The Biopixel Oceans Foundation has returned from successfully undertaking the first expedition to locate and satellite tag Whale Sharks on the Great Barrier Reef.

Whale Shark sightings in the Great Barrier Reef are rare and sporadic so a combination of aircraft and drones were used to find them so they could be tagged from the research vessel ARGO.

Expedition leader Dr Adam Barnett used historic observations from fishing and diving operators along with other biological and physical information to focus this first dedicated expedition on the area of Wreck Bay in the far north of the Great Barrier Reef.

‘While we wouldn’t go as far to call it an aggregation, we were excited to see a number of sharks on this expedition,” Dr Barnett said.

“Now tagged we hope that these animals will teach us about potential Whale Shark hotspots off the east coast of Australia.”

A collaborative team of researchers joined the expedition from Biopixel Oceans Foundation, James Cook University, University of Queensland and Ecocean.

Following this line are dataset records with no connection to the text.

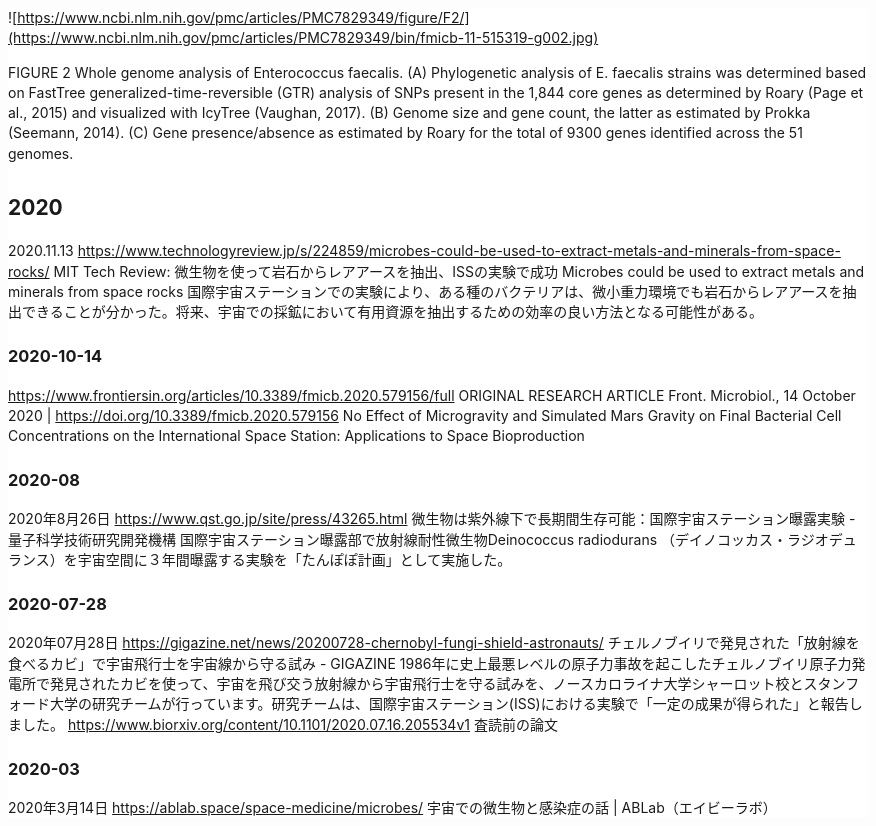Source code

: ![https://www.ncbi.nlm.nih.gov/pmc/articles/PMC7829349/figure/F2/](https://www.ncbi.nlm.nih.gov/pmc/articles/PMC7829349/bin/fmicb-11-515319-g002.jpg)

FIGURE 2
Whole genome analysis of Enterococcus faecalis.
(A) Phylogenetic analysis of E. faecalis strains was determined based on FastTree generalized-time-reversible (GTR) analysis of SNPs present in the 1,844 core genes as determined by Roary (Page et al., 2015) and visualized with IcyTree (Vaughan, 2017).
(B) Genome size and gene count, the latter as estimated by Prokka (Seemann, 2014). 
(C) Gene presence/absence as estimated by Roary for the total of 9300 genes identified across the 51 genomes.

## 2020

2020.11.13
https://www.technologyreview.jp/s/224859/microbes-could-be-used-to-extract-metals-and-minerals-from-space-rocks/
MIT Tech Review: 微生物を使って岩石からレアアースを抽出、ISSの実験で成功
Microbes could be used to extract metals and minerals from space rocks
国際宇宙ステーションでの実験により、ある種のバクテリアは、微小重力環境でも岩石からレアアースを抽出できることが分かった。将来、宇宙での採鉱において有用資源を抽出するための効率の良い方法となる可能性がある。

### 2020-10-14

https://www.frontiersin.org/articles/10.3389/fmicb.2020.579156/full
ORIGINAL RESEARCH ARTICLE
Front. Microbiol., 14 October 2020 | https://doi.org/10.3389/fmicb.2020.579156
No Effect of Microgravity and Simulated Mars Gravity on Final Bacterial Cell Concentrations on the International Space Station: Applications to Space Bioproduction

### 2020-08

2020年8月26日
https://www.qst.go.jp/site/press/43265.html
微生物は紫外線下で長期間生存可能：国際宇宙ステーション曝露実験 - 量子科学技術研究開発機構
国際宇宙ステーション曝露部で放射線耐性微生物Deinococcus radiodurans （デイノコッカス・ラジオデュランス）を宇宙空間に３年間曝露する実験を「たんぽぽ計画」として実施した。

### 2020-07-28

2020年07月28日
https://gigazine.net/news/20200728-chernobyl-fungi-shield-astronauts/
チェルノブイリで発見された「放射線を食べるカビ」で宇宙飛行士を宇宙線から守る試み - GIGAZINE
1986年に史上最悪レベルの原子力事故を起こしたチェルノブイリ原子力発電所で発見されたカビを使って、宇宙を飛び交う放射線から宇宙飛行士を守る試みを、ノースカロライナ大学シャーロット校とスタンフォード大学の研究チームが行っています。研究チームは、国際宇宙ステーション(ISS)における実験で「一定の成果が得られた」と報告しました。
https://www.biorxiv.org/content/10.1101/2020.07.16.205534v1
査読前の論文

### 2020-03

2020年3月14日
https://ablab.space/space-medicine/microbes/
宇宙での微生物と感染症の話 | ABLab（エイビーラボ）

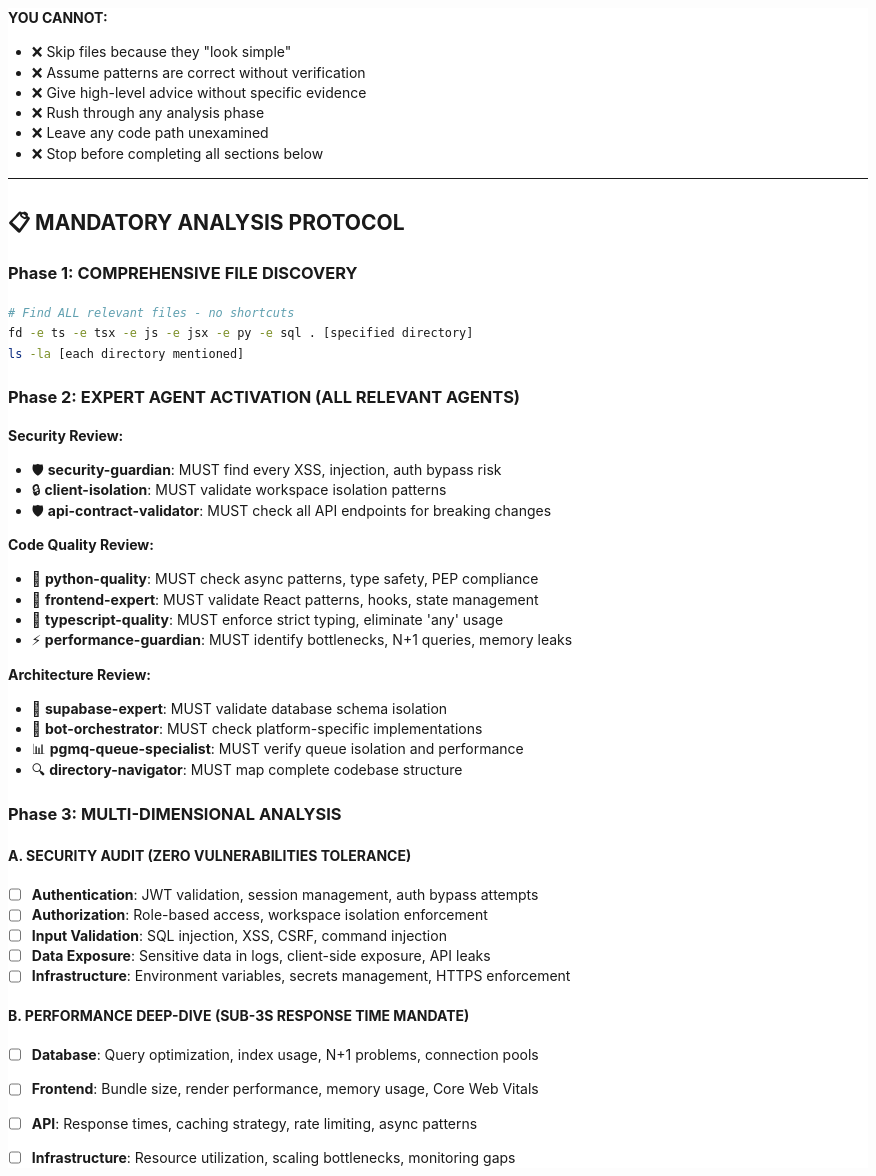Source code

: **YOU CANNOT:**
- ❌ Skip files because they "look simple"
- ❌ Assume patterns are correct without verification
- ❌ Give high-level advice without specific evidence
- ❌ Rush through any analysis phase
- ❌ Leave any code path unexamined
- ❌ Stop before completing all sections below
 
---
 
## 📋 MANDATORY ANALYSIS PROTOCOL
 
### Phase 1: COMPREHENSIVE FILE DISCOVERY
```bash
# Find ALL relevant files - no shortcuts
fd -e ts -e tsx -e js -e jsx -e py -e sql . [specified directory]
ls -la [each directory mentioned]
```
 
### Phase 2: EXPERT AGENT ACTIVATION (ALL RELEVANT AGENTS)
**Security Review:**
- 🛡️ **security-guardian**: MUST find every XSS, injection, auth bypass risk
- 🔒 **client-isolation**: MUST validate workspace isolation patterns
- 🛡️ **api-contract-validator**: MUST check all API endpoints for breaking changes
 
**Code Quality Review:**
- 🐍 **python-quality**: MUST check async patterns, type safety, PEP compliance
- 🎨 **frontend-expert**: MUST validate React patterns, hooks, state management
- 📐 **typescript-quality**: MUST enforce strict typing, eliminate 'any' usage
- ⚡ **performance-guardian**: MUST identify bottlenecks, N+1 queries, memory leaks
 
**Architecture Review:**
- 🦁 **supabase-expert**: MUST validate database schema isolation
- 🤖 **bot-orchestrator**: MUST check platform-specific implementations
- 📊 **pgmq-queue-specialist**: MUST verify queue isolation and performance
- 🔍 **directory-navigator**: MUST map complete codebase structure
 
### Phase 3: MULTI-DIMENSIONAL ANALYSIS
 
#### A. SECURITY AUDIT (ZERO VULNERABILITIES TOLERANCE)
- [ ] **Authentication**: JWT validation, session management, auth bypass attempts
- [ ] **Authorization**: Role-based access, workspace isolation enforcement
- [ ] **Input Validation**: SQL injection, XSS, CSRF, command injection
- [ ] **Data Exposure**: Sensitive data in logs, client-side exposure, API leaks
- [ ] **Infrastructure**: Environment variables, secrets management, HTTPS enforcement
 
#### B. PERFORMANCE DEEP-DIVE (SUB-3S RESPONSE TIME MANDATE)
- [ ] **Database**: Query optimization, index usage, N+1 problems, connection pools
- [ ] **Frontend**: Bundle size, render performance, memory usage, Core Web Vitals
- [ ] **API**: Response times, caching strategy, rate limiting, async patterns
- [ ] **Infrastructure**: Resource utilization, scaling bottlenecks, monitoring gaps
 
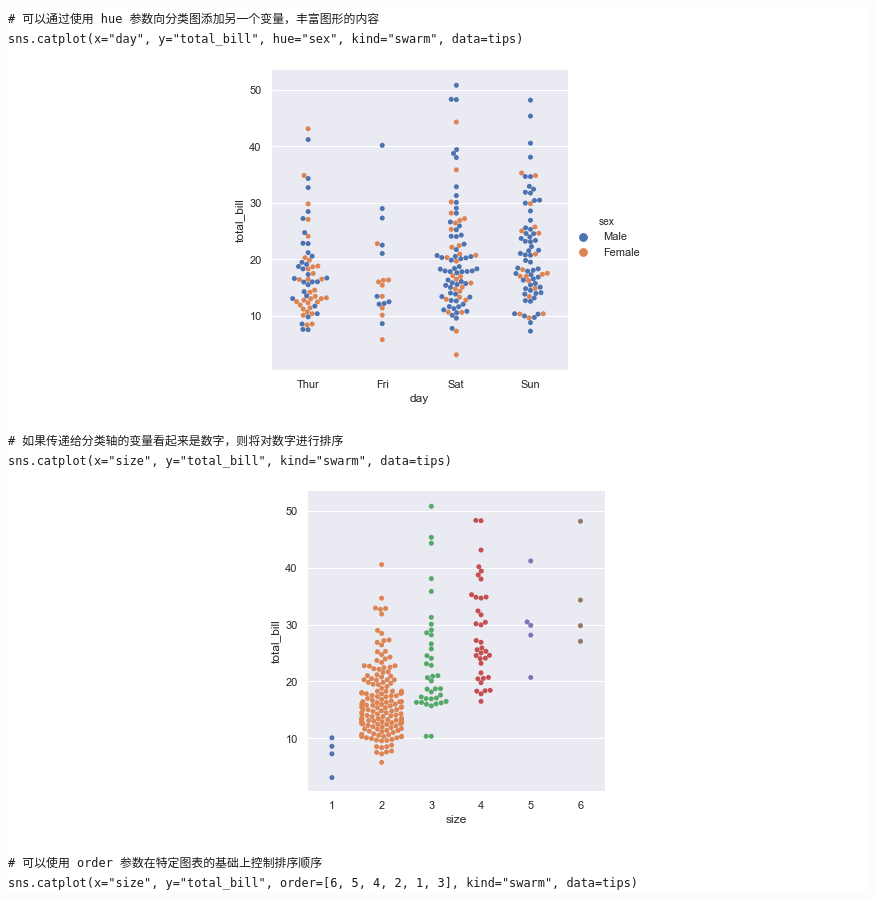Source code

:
 ```
# 可以通过使用 hue 参数向分类图添加另一个变量，丰富图形的内容
sns.catplot(x="day", y="total_bill", hue="sex", kind="swarm", data=tips)
```
<div align="center">
<img src="https://github.com/JustDoPython/justdopython.github.io/blob/master/assets/images/2020/02/125/picture/catScat-4.png?raw=true">
</div>

```
# 如果传递给分类轴的变量看起来是数字，则将对数字进行排序
sns.catplot(x="size", y="total_bill", kind="swarm", data=tips)
```
<div align="center">
<img src="https://github.com/JustDoPython/justdopython.github.io/blob/master/assets/images/2020/02/125/picture/catScat-5.png?raw=true">
</div>

```
# 可以使用 order 参数在特定图表的基础上控制排序顺序
sns.catplot(x="size", y="total_bill", order=[6, 5, 4, 2, 1, 3], kind="swarm", data=tips)
```
<div align="center">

During the expedition at least 8 sharks, possibly 13 were seen from aerial surveys.

Over a three-day period, the team managed to snorkel with and satellite tag four animals. The tags were attached by a clamp, which is designed to eventually, detach.

The Whale Sharks can be followed live via satellite through the Citizens of the Great Barrier Reef tracking page.

Citizens of the Great Barrier Reef CEO, Andy Ridley, said the tracking page is part of an ongoing effort to bring the Reef to life for people all over the world.

“Reef Tracks allows people to connect with the amazing species that call the Reef home,” Mr Ridley said.

To help raise awareness of their Whale Shark research in the Coral Sea, Biopixel Oceans Foundation is running a competition with Citizens of the Great Barrier Reef to name one of the tagged whale sharks.

By entering, ocean lovers will be in with a chance of having a Whale Shark named after them, which can then be tracked by the public on the Reef Tracks site.